Marie-France Bazzo reçoit le philosophe et politicologue de l'Université McGill, nommé un des 25 grands penseurs du monde entier par Le Nouvel Observateur, en janvier 2005. 
 
 
Depuis sa dernière entrevue à Indicatif présent en 1998, le monde a changé. Mais pas pour Charles Taylor, philosophe de la modernité. «Le monde continue d'évoluer et le terrorisme continue d'être avec nous», dit-il. Le philosophe déclare plutôt que le climat et le réchauffement de la planète nous font entrer de plain-pied dans le 21e siècle. Et non les attentats du 11 septembre 2001. 
 
Charles Taylor estime que l'utilisation de la religion comme identité politique aux États-Unis est «un phénomène mondial, un phénomène de la modernité». Le thème de la sécularité (la laïcité, la pluralité) sera le principal sujet de son prochain essai. Plus précisément, Charles Taylor veut observer de plus près l'éclatement du spirituel qui marque notre époque: «Ce mouvement va en s'accélérant. Le nombre d'options possibles est toujours plus étendu. Les formes religieuses du passé ont été impossibles à maintenir, grâce à des changements importants.

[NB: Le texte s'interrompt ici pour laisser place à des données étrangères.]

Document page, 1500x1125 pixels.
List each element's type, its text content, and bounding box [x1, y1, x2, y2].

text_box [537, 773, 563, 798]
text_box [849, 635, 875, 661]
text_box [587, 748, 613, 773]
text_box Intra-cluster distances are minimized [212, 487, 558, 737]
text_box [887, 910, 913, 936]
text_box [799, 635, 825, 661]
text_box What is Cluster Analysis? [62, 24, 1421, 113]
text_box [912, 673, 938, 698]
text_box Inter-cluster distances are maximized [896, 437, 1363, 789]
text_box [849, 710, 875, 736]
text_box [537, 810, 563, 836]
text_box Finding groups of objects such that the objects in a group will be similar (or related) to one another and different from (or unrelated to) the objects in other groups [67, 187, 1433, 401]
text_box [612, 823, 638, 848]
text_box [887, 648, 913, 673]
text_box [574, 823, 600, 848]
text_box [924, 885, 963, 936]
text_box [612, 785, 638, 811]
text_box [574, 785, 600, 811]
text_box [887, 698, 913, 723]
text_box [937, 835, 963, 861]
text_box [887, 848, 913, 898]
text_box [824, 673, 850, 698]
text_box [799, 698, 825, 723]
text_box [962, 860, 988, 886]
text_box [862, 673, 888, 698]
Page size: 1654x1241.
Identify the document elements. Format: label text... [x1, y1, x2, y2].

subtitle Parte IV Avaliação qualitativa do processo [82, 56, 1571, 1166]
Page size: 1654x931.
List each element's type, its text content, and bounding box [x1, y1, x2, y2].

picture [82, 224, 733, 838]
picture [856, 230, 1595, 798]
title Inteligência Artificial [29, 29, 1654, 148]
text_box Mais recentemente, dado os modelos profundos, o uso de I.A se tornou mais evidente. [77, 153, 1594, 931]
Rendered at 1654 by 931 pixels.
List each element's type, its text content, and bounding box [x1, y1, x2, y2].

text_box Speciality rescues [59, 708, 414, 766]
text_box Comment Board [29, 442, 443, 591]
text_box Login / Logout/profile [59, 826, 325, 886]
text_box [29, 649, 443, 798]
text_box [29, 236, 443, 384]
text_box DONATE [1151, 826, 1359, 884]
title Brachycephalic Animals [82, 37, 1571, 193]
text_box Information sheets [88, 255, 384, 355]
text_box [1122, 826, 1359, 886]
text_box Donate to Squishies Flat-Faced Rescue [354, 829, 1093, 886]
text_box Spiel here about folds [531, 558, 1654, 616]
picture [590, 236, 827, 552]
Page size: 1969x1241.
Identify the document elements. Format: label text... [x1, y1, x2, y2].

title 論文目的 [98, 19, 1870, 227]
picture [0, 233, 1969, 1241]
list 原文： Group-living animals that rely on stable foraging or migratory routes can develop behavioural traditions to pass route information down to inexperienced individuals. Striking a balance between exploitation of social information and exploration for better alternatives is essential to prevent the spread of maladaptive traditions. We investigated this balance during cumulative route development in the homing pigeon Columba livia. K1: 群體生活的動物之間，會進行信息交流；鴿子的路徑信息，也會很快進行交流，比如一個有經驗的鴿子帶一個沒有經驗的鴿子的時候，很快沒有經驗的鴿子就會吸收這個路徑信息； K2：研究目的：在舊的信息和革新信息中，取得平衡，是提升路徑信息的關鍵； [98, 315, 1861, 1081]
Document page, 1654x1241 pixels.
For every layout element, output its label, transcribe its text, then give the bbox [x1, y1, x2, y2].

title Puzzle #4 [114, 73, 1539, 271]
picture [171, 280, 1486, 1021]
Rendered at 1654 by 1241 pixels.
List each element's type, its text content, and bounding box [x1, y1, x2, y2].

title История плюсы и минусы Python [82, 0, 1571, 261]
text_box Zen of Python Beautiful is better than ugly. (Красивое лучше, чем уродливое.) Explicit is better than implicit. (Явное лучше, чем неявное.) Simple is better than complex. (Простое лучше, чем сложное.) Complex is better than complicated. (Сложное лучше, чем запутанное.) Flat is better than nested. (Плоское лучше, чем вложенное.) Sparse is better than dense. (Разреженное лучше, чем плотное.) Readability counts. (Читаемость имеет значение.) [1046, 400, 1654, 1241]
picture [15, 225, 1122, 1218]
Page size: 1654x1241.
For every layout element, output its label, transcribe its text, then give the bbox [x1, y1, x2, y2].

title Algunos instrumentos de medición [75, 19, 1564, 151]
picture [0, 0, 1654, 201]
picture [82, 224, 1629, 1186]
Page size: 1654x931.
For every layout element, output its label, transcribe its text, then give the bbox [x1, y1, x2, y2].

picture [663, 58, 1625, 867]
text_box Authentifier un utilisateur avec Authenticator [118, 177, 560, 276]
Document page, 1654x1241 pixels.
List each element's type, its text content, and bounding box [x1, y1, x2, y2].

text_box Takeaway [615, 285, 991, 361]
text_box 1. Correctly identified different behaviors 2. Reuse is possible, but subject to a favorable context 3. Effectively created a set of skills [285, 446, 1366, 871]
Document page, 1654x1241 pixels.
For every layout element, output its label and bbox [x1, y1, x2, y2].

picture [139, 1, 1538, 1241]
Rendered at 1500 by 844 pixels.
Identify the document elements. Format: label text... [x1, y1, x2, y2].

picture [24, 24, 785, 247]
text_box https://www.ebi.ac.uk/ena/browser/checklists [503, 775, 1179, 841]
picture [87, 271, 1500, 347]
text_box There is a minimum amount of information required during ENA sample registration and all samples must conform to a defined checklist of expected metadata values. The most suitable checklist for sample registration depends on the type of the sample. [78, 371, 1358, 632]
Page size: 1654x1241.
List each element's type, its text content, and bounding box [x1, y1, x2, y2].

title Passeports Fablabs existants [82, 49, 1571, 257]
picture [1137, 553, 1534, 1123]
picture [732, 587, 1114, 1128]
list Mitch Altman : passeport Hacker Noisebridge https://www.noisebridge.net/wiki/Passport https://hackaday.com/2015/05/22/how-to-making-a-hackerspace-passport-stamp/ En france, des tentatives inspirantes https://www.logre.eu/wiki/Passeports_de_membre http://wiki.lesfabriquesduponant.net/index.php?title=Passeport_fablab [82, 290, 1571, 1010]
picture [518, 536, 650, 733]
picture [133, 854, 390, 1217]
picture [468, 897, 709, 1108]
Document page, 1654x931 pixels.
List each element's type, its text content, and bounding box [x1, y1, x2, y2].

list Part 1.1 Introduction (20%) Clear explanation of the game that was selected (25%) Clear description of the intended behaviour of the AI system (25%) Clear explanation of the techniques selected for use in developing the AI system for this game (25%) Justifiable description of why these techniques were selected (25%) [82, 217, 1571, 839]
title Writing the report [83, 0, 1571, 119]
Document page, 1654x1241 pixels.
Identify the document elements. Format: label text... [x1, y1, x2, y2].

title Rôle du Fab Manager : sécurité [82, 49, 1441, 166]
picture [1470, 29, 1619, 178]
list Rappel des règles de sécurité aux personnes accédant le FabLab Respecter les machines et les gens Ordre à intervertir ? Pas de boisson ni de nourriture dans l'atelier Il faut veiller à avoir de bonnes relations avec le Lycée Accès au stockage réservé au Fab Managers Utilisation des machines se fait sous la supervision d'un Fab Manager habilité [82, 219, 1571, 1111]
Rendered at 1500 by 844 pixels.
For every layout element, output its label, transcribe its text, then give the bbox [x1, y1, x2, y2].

La religion est constamment en train de se recomposer. Elle ne disparaît pas». 
 
Au Québec, la Révolution tranquille a brutalement évacué le religieux de la société. Aujourd'hui, qu'est-ce qui peut remplacer ce vide religieux? Charles Taylor est persuadé que les gens remplacent toujours le vide par quelque chose. «Beaucoup de gens sont très désorientés. Ils ont perdu un langage et personne ne leur a donné de langage de rechange». Le philosophe estime que le Québec est l'une des sociétés les plus mal munies en ce sens.